Each move is precise, a different register, a different mask. He isn’t tall, doesn’t stand out—until he decides to.
One of the golfers, already red from drink, lifts a polo and asks if it will survive the wash. The jab is half a taunt, half a sneer.
Buba doesn’t flinch. “Two-year guarantee,” he says, eyes glinting. “If it fails, bring it back on Black Friday.”
The table bursts into laughter. The edge softens, the moment flips, and suddenly they’re all in on the joke.
Later, at the French family’s table, the father mutters something about “African discounts.” Buba grins wider. “For you, monsieur, only double the price. Special racism tax.” The man laughs in spite of himself, the children giggling louder than they understand.
He moves on, leaving each table smiling, shaking heads, or just relieved by his lightness. Nothing sticks to him. He bends each moment to his rhythm, never repeating himself, never staying too long.

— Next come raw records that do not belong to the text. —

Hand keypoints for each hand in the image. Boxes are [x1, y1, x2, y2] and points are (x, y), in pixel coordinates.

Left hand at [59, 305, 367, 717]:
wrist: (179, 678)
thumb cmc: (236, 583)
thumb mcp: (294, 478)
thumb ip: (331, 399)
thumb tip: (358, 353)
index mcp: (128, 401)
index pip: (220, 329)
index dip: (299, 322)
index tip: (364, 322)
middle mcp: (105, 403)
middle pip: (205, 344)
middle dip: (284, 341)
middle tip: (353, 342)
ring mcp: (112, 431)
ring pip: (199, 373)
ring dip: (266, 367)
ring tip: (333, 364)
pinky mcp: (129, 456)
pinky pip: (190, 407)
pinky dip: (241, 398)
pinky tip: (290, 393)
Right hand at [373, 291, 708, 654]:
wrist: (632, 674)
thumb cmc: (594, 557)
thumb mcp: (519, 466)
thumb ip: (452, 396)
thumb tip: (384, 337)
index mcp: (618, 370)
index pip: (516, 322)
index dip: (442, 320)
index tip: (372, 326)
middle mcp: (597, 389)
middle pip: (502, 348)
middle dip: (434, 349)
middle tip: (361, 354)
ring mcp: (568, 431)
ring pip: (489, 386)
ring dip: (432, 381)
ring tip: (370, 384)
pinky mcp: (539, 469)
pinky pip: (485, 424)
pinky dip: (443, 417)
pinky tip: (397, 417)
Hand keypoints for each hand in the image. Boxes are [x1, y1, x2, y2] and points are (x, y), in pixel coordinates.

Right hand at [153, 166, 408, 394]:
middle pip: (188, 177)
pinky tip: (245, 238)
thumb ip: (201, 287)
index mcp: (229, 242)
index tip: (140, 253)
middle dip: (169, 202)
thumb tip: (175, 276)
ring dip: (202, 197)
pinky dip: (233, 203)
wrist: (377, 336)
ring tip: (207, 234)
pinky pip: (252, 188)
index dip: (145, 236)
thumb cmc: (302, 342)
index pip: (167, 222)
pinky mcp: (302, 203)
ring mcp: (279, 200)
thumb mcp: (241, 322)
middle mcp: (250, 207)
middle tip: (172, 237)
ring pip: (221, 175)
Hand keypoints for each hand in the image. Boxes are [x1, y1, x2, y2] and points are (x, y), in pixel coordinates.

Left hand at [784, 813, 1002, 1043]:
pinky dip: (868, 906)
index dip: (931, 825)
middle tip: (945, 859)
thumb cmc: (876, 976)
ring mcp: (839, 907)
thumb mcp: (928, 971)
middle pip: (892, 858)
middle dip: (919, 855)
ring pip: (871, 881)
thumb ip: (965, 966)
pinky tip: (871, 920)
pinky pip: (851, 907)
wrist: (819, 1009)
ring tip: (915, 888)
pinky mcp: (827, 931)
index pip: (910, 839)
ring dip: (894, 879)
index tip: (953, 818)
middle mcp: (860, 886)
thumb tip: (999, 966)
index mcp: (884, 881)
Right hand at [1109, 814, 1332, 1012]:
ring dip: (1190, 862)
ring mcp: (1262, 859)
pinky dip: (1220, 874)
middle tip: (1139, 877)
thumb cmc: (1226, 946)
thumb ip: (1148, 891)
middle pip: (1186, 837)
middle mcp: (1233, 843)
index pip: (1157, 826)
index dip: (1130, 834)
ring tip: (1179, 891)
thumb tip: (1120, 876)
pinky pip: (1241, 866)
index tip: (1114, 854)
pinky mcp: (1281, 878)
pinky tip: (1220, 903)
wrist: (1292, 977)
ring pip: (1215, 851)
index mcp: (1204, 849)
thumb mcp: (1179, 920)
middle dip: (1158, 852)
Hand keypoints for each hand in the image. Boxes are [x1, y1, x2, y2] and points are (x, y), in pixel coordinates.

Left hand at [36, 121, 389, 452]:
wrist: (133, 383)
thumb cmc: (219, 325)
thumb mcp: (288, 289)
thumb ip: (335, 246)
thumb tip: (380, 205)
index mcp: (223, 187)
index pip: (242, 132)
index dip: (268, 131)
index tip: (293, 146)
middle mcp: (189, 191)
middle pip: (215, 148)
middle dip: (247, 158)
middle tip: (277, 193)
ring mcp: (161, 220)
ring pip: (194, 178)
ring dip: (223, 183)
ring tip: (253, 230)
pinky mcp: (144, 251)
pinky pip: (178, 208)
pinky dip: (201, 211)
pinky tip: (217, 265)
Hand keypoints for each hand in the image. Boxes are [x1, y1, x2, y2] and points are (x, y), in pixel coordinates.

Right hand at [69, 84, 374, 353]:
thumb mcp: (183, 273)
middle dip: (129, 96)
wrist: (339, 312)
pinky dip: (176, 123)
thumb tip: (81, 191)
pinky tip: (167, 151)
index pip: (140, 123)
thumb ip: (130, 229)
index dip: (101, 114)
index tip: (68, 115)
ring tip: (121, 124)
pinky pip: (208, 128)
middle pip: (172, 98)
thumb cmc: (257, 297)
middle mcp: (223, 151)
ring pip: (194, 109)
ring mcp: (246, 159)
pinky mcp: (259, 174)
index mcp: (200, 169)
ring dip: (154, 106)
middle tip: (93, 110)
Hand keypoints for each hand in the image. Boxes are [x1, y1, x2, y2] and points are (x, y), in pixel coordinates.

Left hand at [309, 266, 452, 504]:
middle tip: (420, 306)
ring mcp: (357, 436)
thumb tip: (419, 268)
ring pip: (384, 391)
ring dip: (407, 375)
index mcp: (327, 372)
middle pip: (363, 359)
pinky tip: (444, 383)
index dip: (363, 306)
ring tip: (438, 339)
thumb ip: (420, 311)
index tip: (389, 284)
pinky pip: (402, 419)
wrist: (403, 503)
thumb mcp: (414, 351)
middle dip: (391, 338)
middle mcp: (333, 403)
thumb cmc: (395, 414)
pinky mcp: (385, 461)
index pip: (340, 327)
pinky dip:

From a table inside, near the window, Alias watches. His coffee has gone cold. He has been here often enough to see the pattern: every approach is new, every shift exact. He reads in it not theatre but something sharper—an intelligence shaped by years of border crossings, odd jobs in Paris kitchens, factories near Milan, construction sites in Hamburg. Survival turned into art.
Alias does not write. He does not move. He only watches, haunted, as though this performance contains more than salesmanship—as though it hints at the kind of mind Pegged might need.